Mark gave an example of his butter being $12.00 (US) per pound. Mark elaborated on the marketing claims of “low-fat” being healthy. He said “When we make cream, we feed the skim milk to the pigs. Our pigs fatten nicely on skim milk and nothing else. Skim milk is not healthy for us (people). The claim of low fat being healthy is all in the marketing, you see.” I found it very interesting as he explained that when “they” (milk processors) want to make butter or bottle cream the resulting left over product is unfatted milk.

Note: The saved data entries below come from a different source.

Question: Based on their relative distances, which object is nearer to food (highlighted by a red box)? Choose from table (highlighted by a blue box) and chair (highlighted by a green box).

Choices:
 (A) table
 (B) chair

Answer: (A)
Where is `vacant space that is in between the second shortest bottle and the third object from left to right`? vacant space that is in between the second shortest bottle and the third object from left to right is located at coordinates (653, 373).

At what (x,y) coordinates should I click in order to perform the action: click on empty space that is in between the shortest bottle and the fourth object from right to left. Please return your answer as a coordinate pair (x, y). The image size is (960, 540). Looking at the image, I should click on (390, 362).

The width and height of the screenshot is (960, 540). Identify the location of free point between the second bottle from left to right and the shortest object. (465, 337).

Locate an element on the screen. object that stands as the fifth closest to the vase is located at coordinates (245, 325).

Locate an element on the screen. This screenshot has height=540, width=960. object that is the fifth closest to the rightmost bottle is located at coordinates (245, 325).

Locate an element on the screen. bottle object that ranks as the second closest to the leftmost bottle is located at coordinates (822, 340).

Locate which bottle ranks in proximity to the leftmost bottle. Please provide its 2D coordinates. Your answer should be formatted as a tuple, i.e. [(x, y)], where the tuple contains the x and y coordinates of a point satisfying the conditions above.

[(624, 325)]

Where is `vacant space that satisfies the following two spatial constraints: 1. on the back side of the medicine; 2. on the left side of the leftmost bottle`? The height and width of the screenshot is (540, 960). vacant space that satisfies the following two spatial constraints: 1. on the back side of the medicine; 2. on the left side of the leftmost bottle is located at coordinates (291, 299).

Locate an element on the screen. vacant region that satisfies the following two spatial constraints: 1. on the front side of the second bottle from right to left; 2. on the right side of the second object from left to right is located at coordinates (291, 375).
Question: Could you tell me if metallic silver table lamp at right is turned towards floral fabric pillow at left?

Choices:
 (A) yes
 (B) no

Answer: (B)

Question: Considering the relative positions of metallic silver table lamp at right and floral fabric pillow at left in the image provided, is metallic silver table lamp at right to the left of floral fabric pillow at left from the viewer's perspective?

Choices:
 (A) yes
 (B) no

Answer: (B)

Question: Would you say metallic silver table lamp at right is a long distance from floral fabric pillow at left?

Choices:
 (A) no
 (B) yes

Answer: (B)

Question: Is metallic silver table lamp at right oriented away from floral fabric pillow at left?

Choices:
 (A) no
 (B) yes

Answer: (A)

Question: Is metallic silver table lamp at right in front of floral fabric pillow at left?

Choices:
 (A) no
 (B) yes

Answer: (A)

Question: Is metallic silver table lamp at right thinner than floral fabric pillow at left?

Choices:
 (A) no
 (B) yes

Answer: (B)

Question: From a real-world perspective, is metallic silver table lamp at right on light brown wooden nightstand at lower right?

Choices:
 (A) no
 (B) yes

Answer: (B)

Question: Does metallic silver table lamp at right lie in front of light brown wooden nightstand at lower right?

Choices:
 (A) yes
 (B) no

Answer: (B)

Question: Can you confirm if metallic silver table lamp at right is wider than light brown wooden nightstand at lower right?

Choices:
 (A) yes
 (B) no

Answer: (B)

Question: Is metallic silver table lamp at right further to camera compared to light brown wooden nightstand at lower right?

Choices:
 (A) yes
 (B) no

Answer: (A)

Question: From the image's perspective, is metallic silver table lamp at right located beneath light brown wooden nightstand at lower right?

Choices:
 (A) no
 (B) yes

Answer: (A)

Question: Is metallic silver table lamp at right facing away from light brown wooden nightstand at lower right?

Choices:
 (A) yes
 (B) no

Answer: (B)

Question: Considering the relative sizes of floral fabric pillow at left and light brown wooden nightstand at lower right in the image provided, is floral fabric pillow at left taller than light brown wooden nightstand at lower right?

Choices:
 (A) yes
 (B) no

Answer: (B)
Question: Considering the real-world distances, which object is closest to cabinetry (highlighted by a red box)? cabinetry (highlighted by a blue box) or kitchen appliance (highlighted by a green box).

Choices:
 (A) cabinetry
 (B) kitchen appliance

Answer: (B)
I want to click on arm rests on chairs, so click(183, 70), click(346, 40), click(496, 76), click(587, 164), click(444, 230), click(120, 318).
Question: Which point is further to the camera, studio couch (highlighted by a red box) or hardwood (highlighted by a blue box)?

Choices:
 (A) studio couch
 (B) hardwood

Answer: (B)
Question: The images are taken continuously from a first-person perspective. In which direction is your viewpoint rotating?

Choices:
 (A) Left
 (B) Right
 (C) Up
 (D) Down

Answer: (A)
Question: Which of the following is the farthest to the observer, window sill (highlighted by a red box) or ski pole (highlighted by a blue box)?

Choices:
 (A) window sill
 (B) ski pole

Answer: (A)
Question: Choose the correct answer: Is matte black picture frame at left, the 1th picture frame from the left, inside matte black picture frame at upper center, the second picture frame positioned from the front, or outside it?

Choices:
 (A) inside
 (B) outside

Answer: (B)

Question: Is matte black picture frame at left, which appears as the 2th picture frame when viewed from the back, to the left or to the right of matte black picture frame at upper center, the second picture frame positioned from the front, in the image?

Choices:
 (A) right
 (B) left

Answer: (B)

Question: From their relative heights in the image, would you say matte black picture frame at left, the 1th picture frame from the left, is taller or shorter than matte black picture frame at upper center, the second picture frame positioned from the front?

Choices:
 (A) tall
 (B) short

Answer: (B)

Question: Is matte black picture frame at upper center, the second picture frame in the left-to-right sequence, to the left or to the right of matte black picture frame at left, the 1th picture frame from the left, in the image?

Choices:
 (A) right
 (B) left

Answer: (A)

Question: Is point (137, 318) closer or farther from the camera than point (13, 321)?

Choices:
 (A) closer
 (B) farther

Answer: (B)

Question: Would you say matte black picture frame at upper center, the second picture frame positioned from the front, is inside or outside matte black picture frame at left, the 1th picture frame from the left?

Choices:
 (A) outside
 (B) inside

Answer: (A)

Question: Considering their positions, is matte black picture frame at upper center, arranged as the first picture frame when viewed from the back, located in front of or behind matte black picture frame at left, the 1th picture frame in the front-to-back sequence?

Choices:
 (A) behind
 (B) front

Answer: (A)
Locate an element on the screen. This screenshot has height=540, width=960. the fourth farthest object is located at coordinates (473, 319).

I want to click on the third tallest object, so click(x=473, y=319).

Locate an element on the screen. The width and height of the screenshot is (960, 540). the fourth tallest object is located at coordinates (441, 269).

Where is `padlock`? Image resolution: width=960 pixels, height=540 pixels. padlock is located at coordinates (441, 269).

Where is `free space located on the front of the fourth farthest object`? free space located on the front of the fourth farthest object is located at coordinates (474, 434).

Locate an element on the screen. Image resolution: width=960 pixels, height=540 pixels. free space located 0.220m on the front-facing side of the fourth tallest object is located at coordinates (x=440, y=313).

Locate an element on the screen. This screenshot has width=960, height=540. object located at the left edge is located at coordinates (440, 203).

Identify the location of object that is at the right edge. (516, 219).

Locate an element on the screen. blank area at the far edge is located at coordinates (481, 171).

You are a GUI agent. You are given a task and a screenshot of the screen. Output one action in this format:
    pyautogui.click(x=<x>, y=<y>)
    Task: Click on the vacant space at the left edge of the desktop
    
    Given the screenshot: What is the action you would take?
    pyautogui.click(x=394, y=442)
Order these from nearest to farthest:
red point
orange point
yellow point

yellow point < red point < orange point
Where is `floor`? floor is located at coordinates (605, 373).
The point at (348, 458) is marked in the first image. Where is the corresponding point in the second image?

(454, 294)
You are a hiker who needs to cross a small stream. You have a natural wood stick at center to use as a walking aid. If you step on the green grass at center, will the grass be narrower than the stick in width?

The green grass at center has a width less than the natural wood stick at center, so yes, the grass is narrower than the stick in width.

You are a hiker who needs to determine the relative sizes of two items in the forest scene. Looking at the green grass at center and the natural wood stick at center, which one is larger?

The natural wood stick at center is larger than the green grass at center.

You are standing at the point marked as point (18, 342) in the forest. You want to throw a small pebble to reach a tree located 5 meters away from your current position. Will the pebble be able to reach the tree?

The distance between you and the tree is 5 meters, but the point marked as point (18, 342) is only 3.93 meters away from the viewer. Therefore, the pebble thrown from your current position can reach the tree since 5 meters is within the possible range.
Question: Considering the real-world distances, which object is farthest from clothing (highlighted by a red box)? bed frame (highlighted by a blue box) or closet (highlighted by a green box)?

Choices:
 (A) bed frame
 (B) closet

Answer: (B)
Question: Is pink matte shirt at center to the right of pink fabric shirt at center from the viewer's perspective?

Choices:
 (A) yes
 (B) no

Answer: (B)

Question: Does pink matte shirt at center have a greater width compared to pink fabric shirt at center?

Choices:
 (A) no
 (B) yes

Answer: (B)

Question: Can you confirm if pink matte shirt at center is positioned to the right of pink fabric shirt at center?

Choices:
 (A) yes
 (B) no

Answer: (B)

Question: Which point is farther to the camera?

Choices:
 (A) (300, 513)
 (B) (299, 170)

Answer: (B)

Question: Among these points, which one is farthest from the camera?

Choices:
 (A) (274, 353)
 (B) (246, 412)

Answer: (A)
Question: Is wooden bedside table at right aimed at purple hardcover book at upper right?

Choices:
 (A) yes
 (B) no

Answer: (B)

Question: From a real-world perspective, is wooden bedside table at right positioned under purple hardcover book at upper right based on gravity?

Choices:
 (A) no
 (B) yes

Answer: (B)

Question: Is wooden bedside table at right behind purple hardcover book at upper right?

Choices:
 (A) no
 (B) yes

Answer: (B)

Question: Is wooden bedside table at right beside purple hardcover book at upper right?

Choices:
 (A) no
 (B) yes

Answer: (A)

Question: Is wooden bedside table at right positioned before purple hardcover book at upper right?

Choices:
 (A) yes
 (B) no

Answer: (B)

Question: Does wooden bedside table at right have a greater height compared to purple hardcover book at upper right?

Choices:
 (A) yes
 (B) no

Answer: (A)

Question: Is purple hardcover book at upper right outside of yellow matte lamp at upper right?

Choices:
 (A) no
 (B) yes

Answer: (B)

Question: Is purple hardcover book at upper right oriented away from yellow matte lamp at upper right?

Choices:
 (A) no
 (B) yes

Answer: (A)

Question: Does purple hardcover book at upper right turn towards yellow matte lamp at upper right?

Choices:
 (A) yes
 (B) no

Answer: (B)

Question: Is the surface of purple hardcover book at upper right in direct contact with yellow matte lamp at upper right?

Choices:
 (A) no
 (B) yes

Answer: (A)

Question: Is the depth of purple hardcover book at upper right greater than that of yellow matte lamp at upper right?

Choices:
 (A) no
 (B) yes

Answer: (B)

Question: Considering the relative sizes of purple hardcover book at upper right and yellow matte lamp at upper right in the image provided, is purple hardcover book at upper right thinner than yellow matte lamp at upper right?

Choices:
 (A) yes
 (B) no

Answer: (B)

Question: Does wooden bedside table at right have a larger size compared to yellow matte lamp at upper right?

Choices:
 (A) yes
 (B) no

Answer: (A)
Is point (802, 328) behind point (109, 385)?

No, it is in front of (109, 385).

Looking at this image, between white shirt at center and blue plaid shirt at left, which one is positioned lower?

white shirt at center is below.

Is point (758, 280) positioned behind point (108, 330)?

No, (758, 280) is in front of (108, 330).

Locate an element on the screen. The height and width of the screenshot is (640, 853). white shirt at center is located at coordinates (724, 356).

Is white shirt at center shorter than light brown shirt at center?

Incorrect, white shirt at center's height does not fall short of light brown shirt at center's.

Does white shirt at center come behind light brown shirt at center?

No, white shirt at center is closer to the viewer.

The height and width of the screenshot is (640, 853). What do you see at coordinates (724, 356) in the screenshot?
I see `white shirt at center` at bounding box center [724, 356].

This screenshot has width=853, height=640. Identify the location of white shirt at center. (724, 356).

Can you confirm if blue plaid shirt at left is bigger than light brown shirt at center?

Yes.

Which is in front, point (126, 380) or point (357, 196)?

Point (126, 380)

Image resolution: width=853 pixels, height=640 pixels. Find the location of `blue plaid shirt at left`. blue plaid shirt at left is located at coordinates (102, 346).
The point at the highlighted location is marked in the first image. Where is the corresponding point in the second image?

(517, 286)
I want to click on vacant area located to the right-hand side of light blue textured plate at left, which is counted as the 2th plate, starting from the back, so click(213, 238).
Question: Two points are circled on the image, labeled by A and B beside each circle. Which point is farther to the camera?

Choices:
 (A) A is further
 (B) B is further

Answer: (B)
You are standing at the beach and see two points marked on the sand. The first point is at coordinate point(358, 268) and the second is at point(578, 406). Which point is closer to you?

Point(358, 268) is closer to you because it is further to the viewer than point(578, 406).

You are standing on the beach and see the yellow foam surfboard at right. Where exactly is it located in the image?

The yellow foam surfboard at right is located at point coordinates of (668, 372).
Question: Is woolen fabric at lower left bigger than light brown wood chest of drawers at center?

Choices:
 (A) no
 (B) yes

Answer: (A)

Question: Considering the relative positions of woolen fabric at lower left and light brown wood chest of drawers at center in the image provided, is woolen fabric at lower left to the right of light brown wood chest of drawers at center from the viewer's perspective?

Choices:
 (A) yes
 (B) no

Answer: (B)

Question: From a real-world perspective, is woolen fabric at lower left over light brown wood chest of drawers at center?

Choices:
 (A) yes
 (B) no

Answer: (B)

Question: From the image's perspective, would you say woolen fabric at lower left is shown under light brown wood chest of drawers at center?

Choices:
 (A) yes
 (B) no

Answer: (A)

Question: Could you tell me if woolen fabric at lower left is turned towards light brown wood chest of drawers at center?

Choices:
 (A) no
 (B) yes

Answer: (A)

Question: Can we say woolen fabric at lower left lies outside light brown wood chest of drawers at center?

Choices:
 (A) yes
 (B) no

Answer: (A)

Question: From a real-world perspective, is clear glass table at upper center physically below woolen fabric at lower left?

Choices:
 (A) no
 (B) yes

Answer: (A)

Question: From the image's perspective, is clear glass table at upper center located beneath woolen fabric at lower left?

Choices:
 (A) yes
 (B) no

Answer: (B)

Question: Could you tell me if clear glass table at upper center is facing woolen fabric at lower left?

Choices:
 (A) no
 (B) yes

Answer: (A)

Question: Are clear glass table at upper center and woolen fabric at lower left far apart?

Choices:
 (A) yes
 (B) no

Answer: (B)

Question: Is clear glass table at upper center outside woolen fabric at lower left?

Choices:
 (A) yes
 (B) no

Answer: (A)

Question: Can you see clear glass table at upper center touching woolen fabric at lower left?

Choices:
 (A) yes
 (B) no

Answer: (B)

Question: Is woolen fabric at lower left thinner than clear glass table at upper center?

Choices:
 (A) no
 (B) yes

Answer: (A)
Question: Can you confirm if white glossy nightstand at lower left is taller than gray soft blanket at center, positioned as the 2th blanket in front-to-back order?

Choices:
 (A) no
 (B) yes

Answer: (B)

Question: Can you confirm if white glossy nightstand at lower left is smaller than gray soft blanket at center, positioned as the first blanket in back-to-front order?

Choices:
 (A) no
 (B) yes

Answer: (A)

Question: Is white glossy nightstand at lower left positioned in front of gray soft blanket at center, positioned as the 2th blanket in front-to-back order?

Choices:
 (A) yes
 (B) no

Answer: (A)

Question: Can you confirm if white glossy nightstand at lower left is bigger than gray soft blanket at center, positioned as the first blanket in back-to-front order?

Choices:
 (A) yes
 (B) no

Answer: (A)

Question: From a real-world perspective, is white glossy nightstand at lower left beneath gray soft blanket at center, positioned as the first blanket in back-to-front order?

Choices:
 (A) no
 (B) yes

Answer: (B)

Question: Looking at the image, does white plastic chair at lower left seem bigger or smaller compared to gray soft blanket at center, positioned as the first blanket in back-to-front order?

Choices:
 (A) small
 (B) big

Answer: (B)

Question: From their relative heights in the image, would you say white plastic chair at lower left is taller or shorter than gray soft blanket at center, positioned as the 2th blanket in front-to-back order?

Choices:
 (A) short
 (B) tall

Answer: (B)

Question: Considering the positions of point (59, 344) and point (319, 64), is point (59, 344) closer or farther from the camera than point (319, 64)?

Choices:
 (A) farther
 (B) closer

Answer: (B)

If they had to send the unfitted milk back to the farmer to use for their pigs or dispose of it through waste water treatment they would never be able to sell butter for $3.00 per pound due to the cost of getting rid of the unfatted milk. So they sell it as a “healthier low-fat” alternative to full fat milk. He backed into his $12.00 number stating if he sold skim milk for $2.00 per half-gallon and since it took 3 gallons of milk to make a pound of butter he could practically give his butter away.
(If skim milk is given to pigs to fatten them up for butchering why is it marketed to us as a way to lose weight. Remember the commercials “Milk your diet, lose weight?” At www.whymilk.com on their timeline and milk consumption recommendation they consistently recommend low or fat-free milk through the website.)
Mark further explained that when you look at the whole picture pasture fed prices are far more cost-effective than commercial raise prices because all the cost is in the product. The cost of commercial farming gets spread across the subsidization of the grain (used to feed the animals and paid for with tax dollars) the runoff and pollution problems, again with tax dollars and the high healthcare cost from consuming substandard products.
Additionally he spoke of the high fat grass-fed meat having a much denser nutrient profile then its confinement raised counterpart.
D: “Do you know how your yield of milk per day per cow compares to that of a farmer that does not grass feed?”
Answer: “I have a very good idea because I used to farm that way. We get about 1/6th the production because we do not push our cows to capacity.”
D: “When you have the opportunity to interact with your peers (other farmers) do you find there is any resistance or stigma associated with traditional farming verses commercial farming?”
Answer: “Not as much as there used to be.” Mark elaborated saying most farmers ignore that grass farmers are “out there” saying they don’t think it could work for them.
I found my conversation with Mr. Nolt very informative and felt I could have talked to him at great length about his farming practices and the higher quality of food. I had heard some of the things he said regarding skim milk and feeding it to pigs but was not sure if it was true. I do a good deal of research online but am often chastised by family and friends for “believing everything I read online.” It was nice to have some of the things I suspected verified by a real, live local individual. I acknowledge that the internet is somewhat of a Pandora’s Box of information and one can easily get lost between fact and fiction. Actually hearing that the Low Fat concept was all a marketing tool from the lips of a real farmer not more than 30 miles from my home was confirmation to me that the claims against mainstream media and health claims are not all the work of some crazy conspiracy theorist sitting behind a keyboard but rather legitimate issues that we should all be aware of.
I believe more and more that we must be responsible for our health and not rely so much on main stream media and the “newest, latest greatest” that comes along. Tried and true traditional foods and food preparation seem to be much healthier for us.
Would you pay $12.00 for a pound of butter? What about drinking raw milk; do you drink it or would you try it?